Hey." His brow furrowed. "Where's my mother?"

"Gone."
I stood unsteadily and looked away. "I fucked up. I forgot a tape
recorder. I guess she doesn't like that."

"She
doesn't like a lot of stuff. I wouldn't worry about it." He set his laptop
on the table and plugged it in. "Don't worry, I'm not sticking around.
Just recharging."

He
fiddled with the computer then glanced at me.

"I
don't know what the hell I'm doing here," I said. Something about him made
me feel calmer, or maybe I was just exhausted. I ran a hand through my filthy
hair. "Christ, what am I doing? You saw me last night! Why the fuck didn't
you tell her I was coming out to talk to her?"

He
looked at me, bemused. "I don't know you from Adam. But even if I had told
her, she wouldn't have let you in."

"Whatever."
I sighed. "She did say you could show me her pictures. If you don't
mind."

"No.
I don't mind." His voice made him sound younger than he was. "I just
flew up for a few days to deliver something."

"You
live here?"

"Chicago."

"Your
mother said you're a book dealer." I hesitated, then said, "I work at
the Strand."

"Yeah?
I don't do much business with them anymore.
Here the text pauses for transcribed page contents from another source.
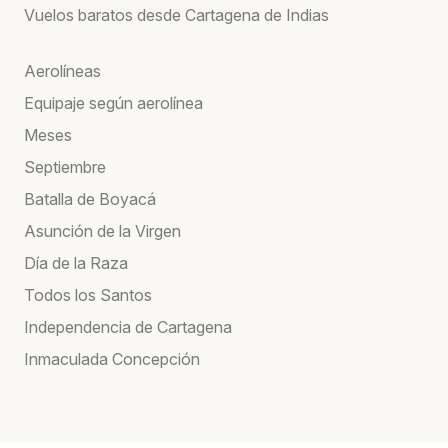
Vuelos baratos desde Cartagena de Indias
Aerolíneas
Equipaje según aerolínea
Meses
Septiembre
Batalla de Boyacá
Asunción de la Virgen
Día de la Raza
Todos los Santos
Independencia de Cartagena
Inmaculada Concepción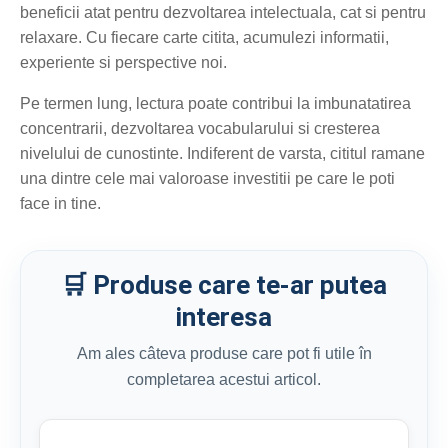
beneficii atat pentru dezvoltarea intelectuala, cat si pentru
relaxare. Cu fiecare carte citita, acumulezi informatii,
experiente si perspective noi.
Pe termen lung, lectura poate contribui la imbunatatirea
concentrarii, dezvoltarea vocabularului si cresterea
nivelului de cunostinte. Indiferent de varsta, cititul ramane
una dintre cele mai valoroase investitii pe care le poti
face in tine.
🛒 Produse care te-ar putea
interesa
Am ales câteva produse care pot fi utile în
completarea acestui articol.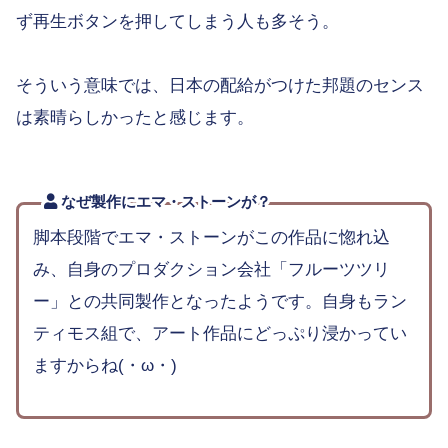
ず再生ボタンを押してしまう人も多そう。
そういう意味では、日本の配給がつけた邦題のセンス
は素晴らしかったと感じます。
なぜ製作にエマ・ストーンが？
脚本段階でエマ・ストーンがこの作品に惚れ込
み、自身のプロダクション会社「フルーツツリ
ー」との共同製作となったようです。自身もラン
ティモス組で、アート作品にどっぷり浸かってい
ますからね(・ω・)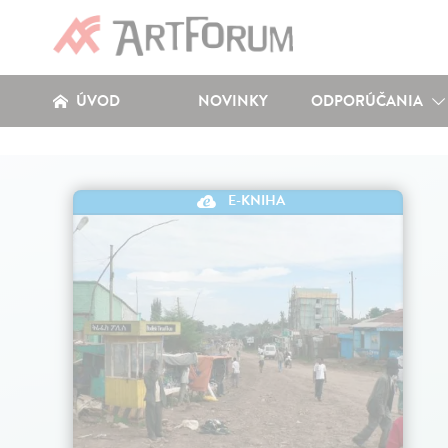
ÚVOD
NOVINKY
ODPORÚČANIA
E-KNIHA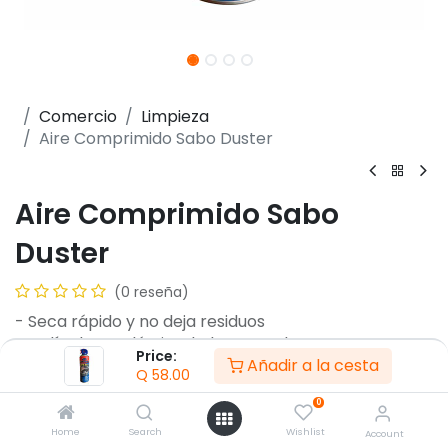
Comercio
Limpieza
Aire Comprimido Sabo Duster
Aire Comprimido Sabo
Duster
(0 reseña)
- Seca rápido y no deja residuos
- Aplícalo en plástico, hule y metal
Price:
Añadir a la cesta
- No es conductivo
Q
58.00
- Quita grasa, goma y suciedad
0
- Útil en contactos y circuitos
- Útil en procesadores y tarjetas
Home
Search
Wishlist
Account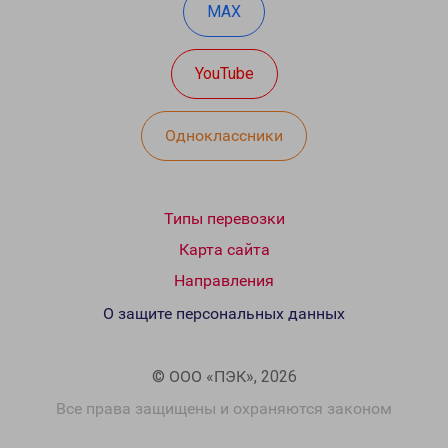
MAX
YouTube
Одноклассники
Типы перевозки
Карта сайта
Направления
О защите персональных данных
© ООО «ПЭК», 2026
Все права защищены и охраняются законом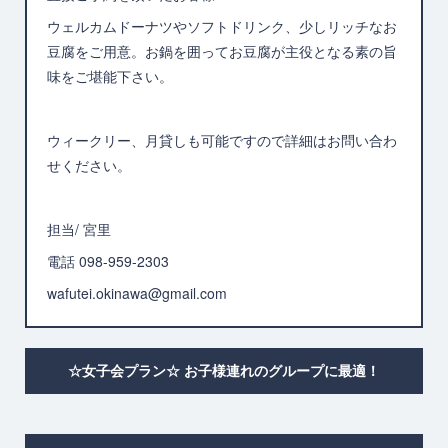
ウェルカムドーナツやソフトドリンク、少しリッチなお
豆腐をご用意。お鍋を囲ってお豆腐が主役となる素の旨
味をご堪能下さい。
ウィークリー、月貸しも可能ですので詳細はお問い合わ
せください。
担当/ 宮里
電話 098-959-2303
wafutei.okinawa@gmail.com
☆女子会プラン☆ お子様連れのグループに最適！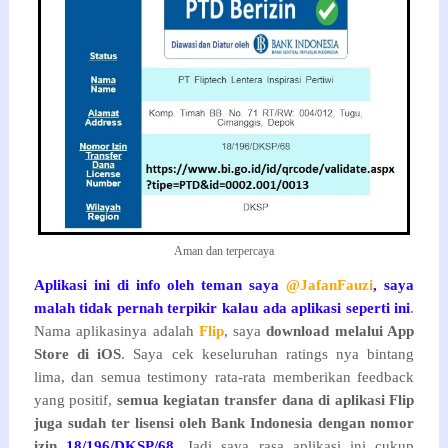
Aman dan terpercaya
Aplikasi ini di info oleh teman saya
@JafanFauzi
, saya
malah tidak pernah terpikir kalau ada aplikasi seperti ini
.
Nama aplikasinya adalah
Flip
, saya
download melalui App
Store di iOS
. Saya cek keseluruhan ratings nya bintang
lima, dan semua testimony rata-rata memberikan feedback
yang positif,
semua kegiatan transfer dana di aplikasi Flip
juga sudah ter lisensi oleh Bank Indonesia dengan nomor
izin
18/196/DKSP/68
, Jadi saya rasa aplikasi ini cukup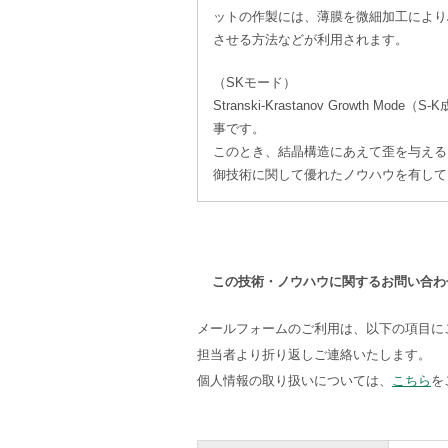
ットの作製には、薄膜を微細加工により
させる方法などが利用されます。
（SKモード）
Stranski-Krastanov Growt
事です。
このとき、結晶構造にあえて歪を与える
御技術に関して優れたノウハウを有して
この技術・ノウハウに関するお問い合わ
メールフォームのご利用は、以下の項目に
担当者より折り返しご連絡いたします。
個人情報の取り扱いについては、
こちら
を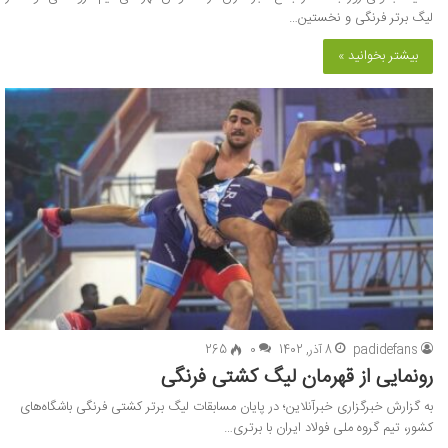
لیگ برتر فرنگی و نخستین…
بیشتر بخوانید »
padidefans
8 آذر, 1402
0
265
رونمایی از قهرمان لیگ کشتی فرنگی
به گزارش خبرگزاری خبرآنلاین؛ در پایان مسابقات لیگ برتر کشتی فرنگی باشگاه‌های
کشور، تیم گروه ملی فولاد ایران با برتری…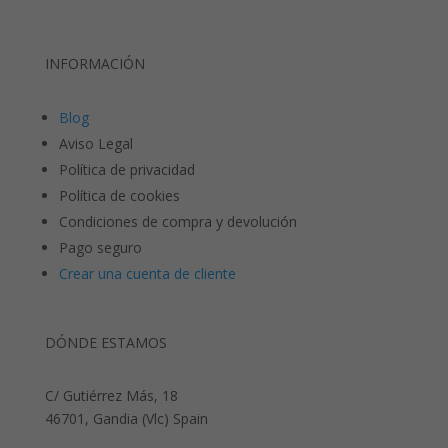
INFORMACIÓN
Blog
Aviso Legal
Política de privacidad
Política de cookies
Condiciones de compra y devolución
Pago seguro
Crear una cuenta de cliente
DÓNDE ESTAMOS
C/ Gutiérrez Más, 18
46701, Gandia (Vlc) Spain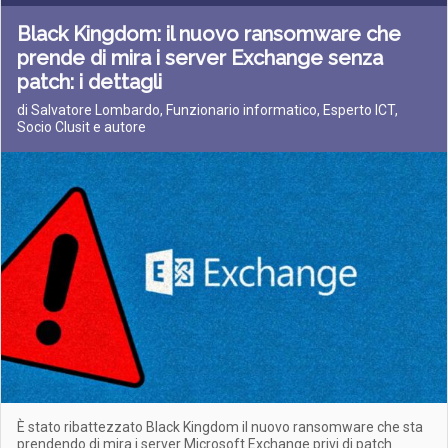
Black Kingdom: il nuovo ransomware che
prende di mira i server Exchange senza
patch: i dettagli
di Salvatore Lombardo, Funzionario informatico, Esperto ICT,
Socio Clusit e autore
È stato ribattezzato Black Kingdom il nuovo ransomware che sta
prendendo di mira i server Microsoft Exchange privi di patch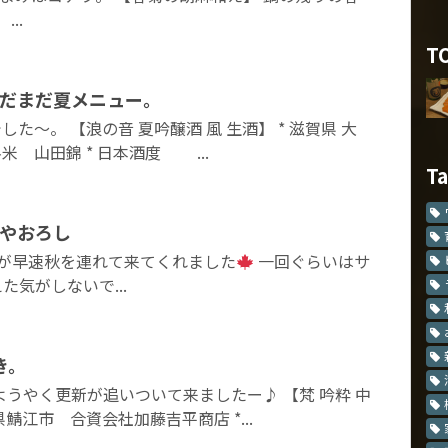
..
T
まだまだ夏メニュー。
た～。 【浪の音 夏吟醸酒 風 生酒】 * 滋賀県 大
米 山田錦 * 日本酒度 ...
T
ひやおろし
が早速秋を連れて来てくれました
一回ぐらいはサ
気がしないで...
き。
ようやく更新が追いついて来ましたー♪ 【梵 吟粋 中
県鯖江市 合資会社加藤吉平商店 *...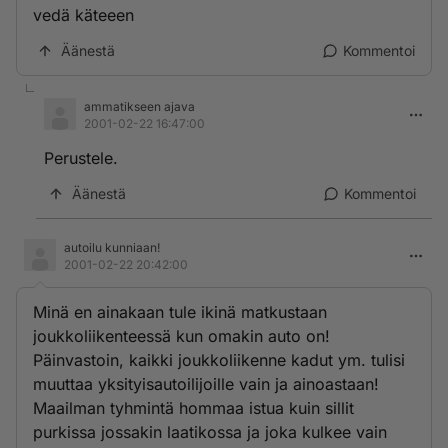
vedä käteeen
Äänestä
Kommentoi
ammatikseen ajava
2001-02-22 16:47:00
Perustele.
Äänestä
Kommentoi
autoilu kunniaan!
2001-02-22 20:42:00
Minä en ainakaan tule ikinä matkustaan
joukkoliikenteessä kun omakin auto on!
Päinvastoin, kaikki joukkoliikenne kadut ym. tulisi
muuttaa yksityisautoilijoille vain ja ainoastaan!
Maailman tyhmintä hommaa istua kuin sillit
purkissa jossakin laatikossa ja joka kulkee vain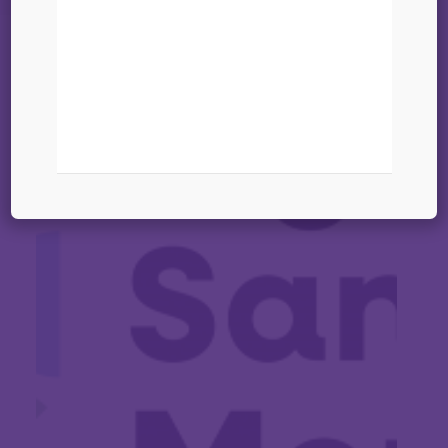
03 février 2026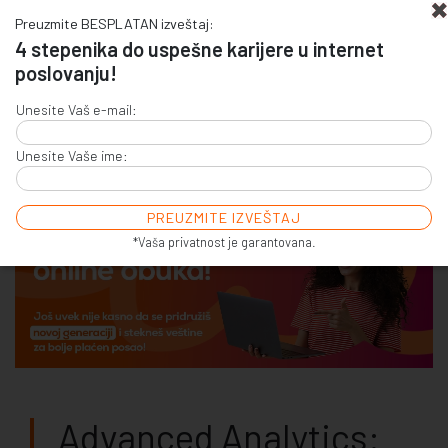
Preuzmite BESPLATAN izveštaj:
4 stepenika do uspešne karijere u internet
poslovanju!
+381 (0)11 4011 256
Unesite Vaš e-mail:
+381 (0)11 7856 156
Unesite Vaše ime:
E-COMMERCE & SALES
ONLINE COMMUNICATION
ONLINE ADVERTISING
E-BUSINESS & E-MARKETING
*Vaša privatnost je garantovana.
Advanced Analytics: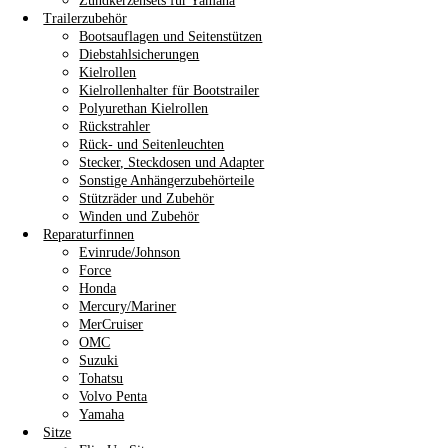
Zündkerzensets für Yamaha
Trailerzubehör
Bootsauflagen und Seitenstützen
Diebstahlsicherungen
Kielrollen
Kielrollenhalter für Bootstrailer
Polyurethan Kielrollen
Rückstrahler
Rück- und Seitenleuchten
Stecker, Steckdosen und Adapter
Sonstige Anhängerzubehörteile
Stützräder und Zubehör
Winden und Zubehör
Reparaturfinnen
Evinrude/Johnson
Force
Honda
Mercury/Mariner
MerCruiser
OMC
Suzuki
Tohatsu
Volvo Penta
Yamaha
Sitze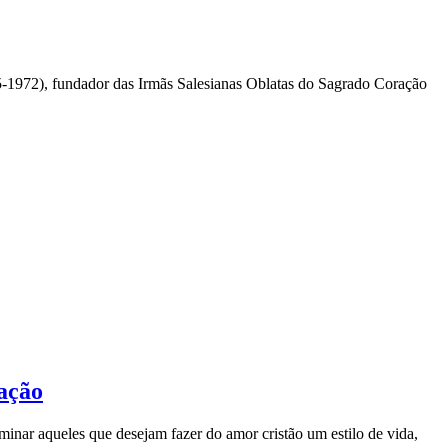
5-1972), fundador das Irmãs Salesianas Oblatas do Sagrado Coração
zação
inar aqueles que desejam fazer do amor cristão um estilo de vida,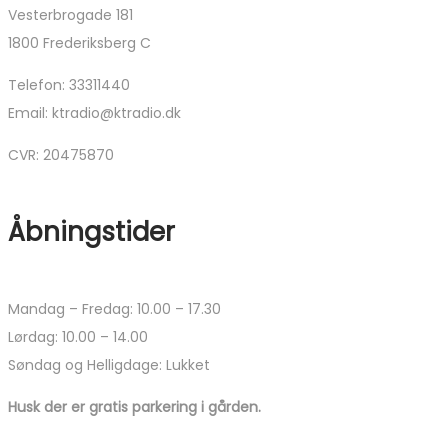
Vesterbrogade 181
1800 Frederiksberg C
Telefon: 33311440
Email: ktradio@ktradio.dk
CVR: 20475870
Åbningstider
Mandag – Fredag: 10.00 – 17.30
Lørdag: 10.00 – 14.00
Søndag og Helligdage: Lukket
Husk der er gratis parkering i gården.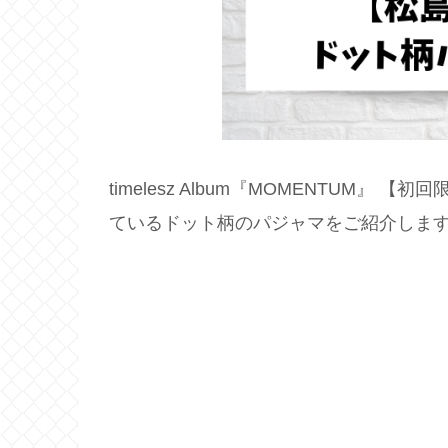
timelesz Album『MOMENTUM』
ているドット柄のパジャマをご紹介しま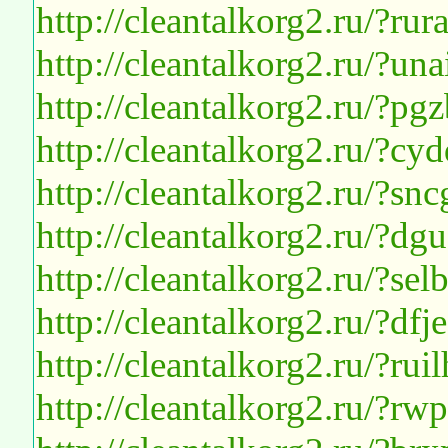
http://cleantalkorg2.ru/?ru
http://cleantalkorg2.ru/?u
http://cleantalkorg2.ru/?
http://cleantalkorg2.ru/?c
http://cleantalkorg2.ru/?s
http://cleantalkorg2.ru/?
http://cleantalkorg2.ru/?s
http://cleantalkorg2.ru/?d
http://cleantalkorg2.ru/?ru
http://cleantalkorg2.ru/?r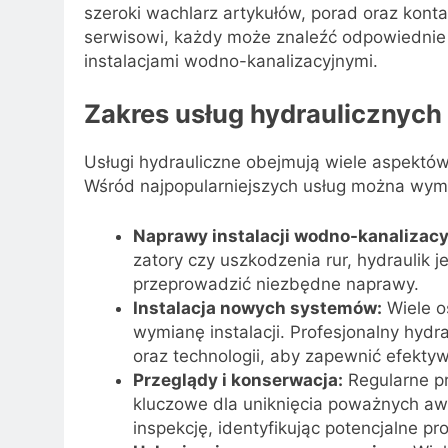
szeroki wachlarz artykułów, porad oraz kont
serwisowi, każdy może znaleźć odpowiednie
instalacjami wodno-kanalizacyjnymi.
Zakres usług hydraulicznych
Usługi hydrauliczne obejmują wiele aspektów
Wśród najpopularniejszych usług można wymi
Naprawy instalacji wodno-kanalizacy
zatory czy uszkodzenia rur, hydraulik 
przeprowadzić niezbędne naprawy.
Instalacja nowych systemów:
Wiele o
wymianę instalacji. Profesjonalny hyd
oraz technologii, aby zapewnić efekty
Przeglądy i konserwacja:
Regularne pr
kluczowe dla uniknięcia poważnych aw
inspekcję, identyfikując potencjalne p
Too expensive. The internet's
ruined it for everyone. That's why I had to close my shop."

"You
don't do photography, then? It's not the family business?"

"Christ
no. I've never wanted to know anything about what she does. Not that she's done
much of it since I've been alive. She blamed me for it."

"For...?"

"You
name it," he said. "Her marriage. Her work. Her drinking. All of it.
She needed an excuse. I was it."

I
digested this. After a moment I asked, "Why are you here, then?"